### Try it:
Where a line of the records contains the word "output", show that line.

### Provided data:
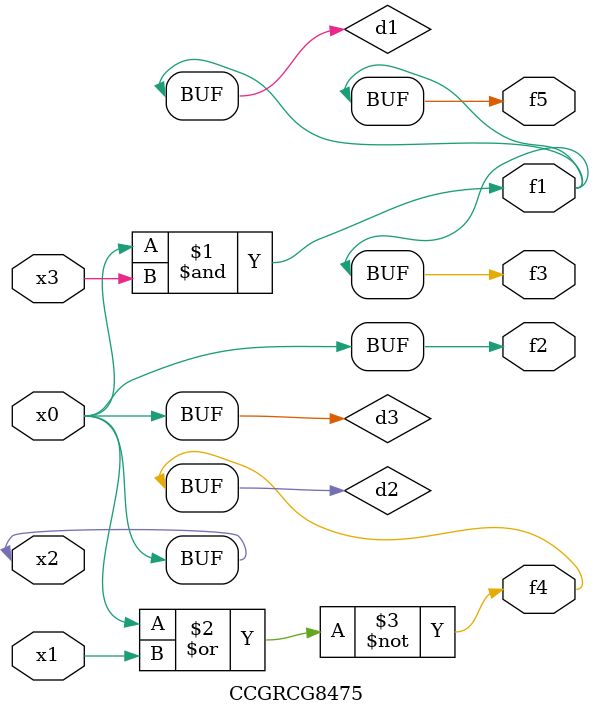
<source format=v>
module CCGRCG8475(
	input x0, x1, x2, x3,
	output f1, f2, f3, f4, f5
);

	wire d1, d2, d3;

	and (d1, x2, x3);
	nor (d2, x0, x1);
	buf (d3, x0, x2);
	assign f1 = d1;
	assign f2 = d3;
	assign f3 = d1;
	assign f4 = d2;
	assign f5 = d1;
endmodule

</source>
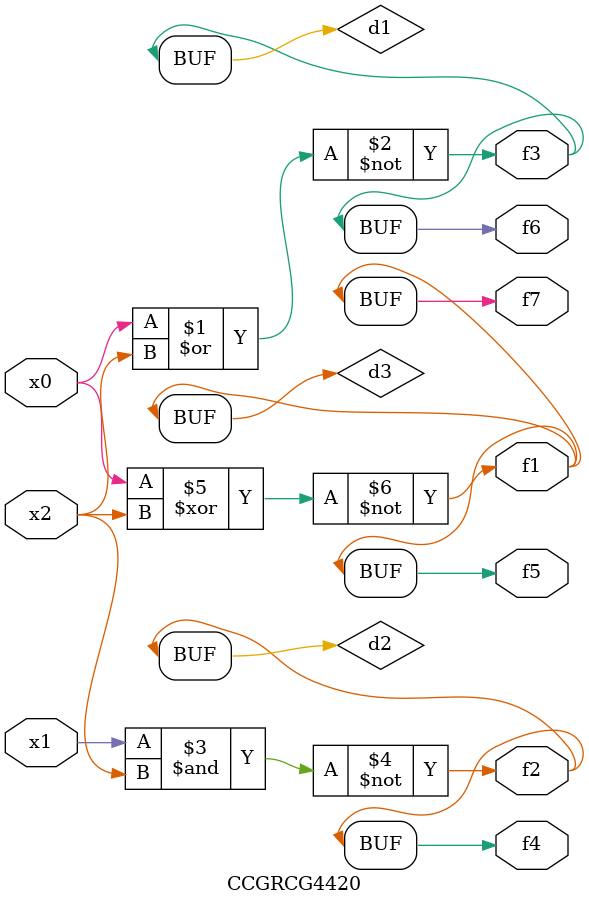
<source format=v>
module CCGRCG4420(
	input x0, x1, x2,
	output f1, f2, f3, f4, f5, f6, f7
);

	wire d1, d2, d3;

	nor (d1, x0, x2);
	nand (d2, x1, x2);
	xnor (d3, x0, x2);
	assign f1 = d3;
	assign f2 = d2;
	assign f3 = d1;
	assign f4 = d2;
	assign f5 = d3;
	assign f6 = d1;
	assign f7 = d3;
endmodule

</source>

### Task solution:
	output f1, f2, f3, f4, f5
	output f1, f2, f3, f4, f5, f6, f7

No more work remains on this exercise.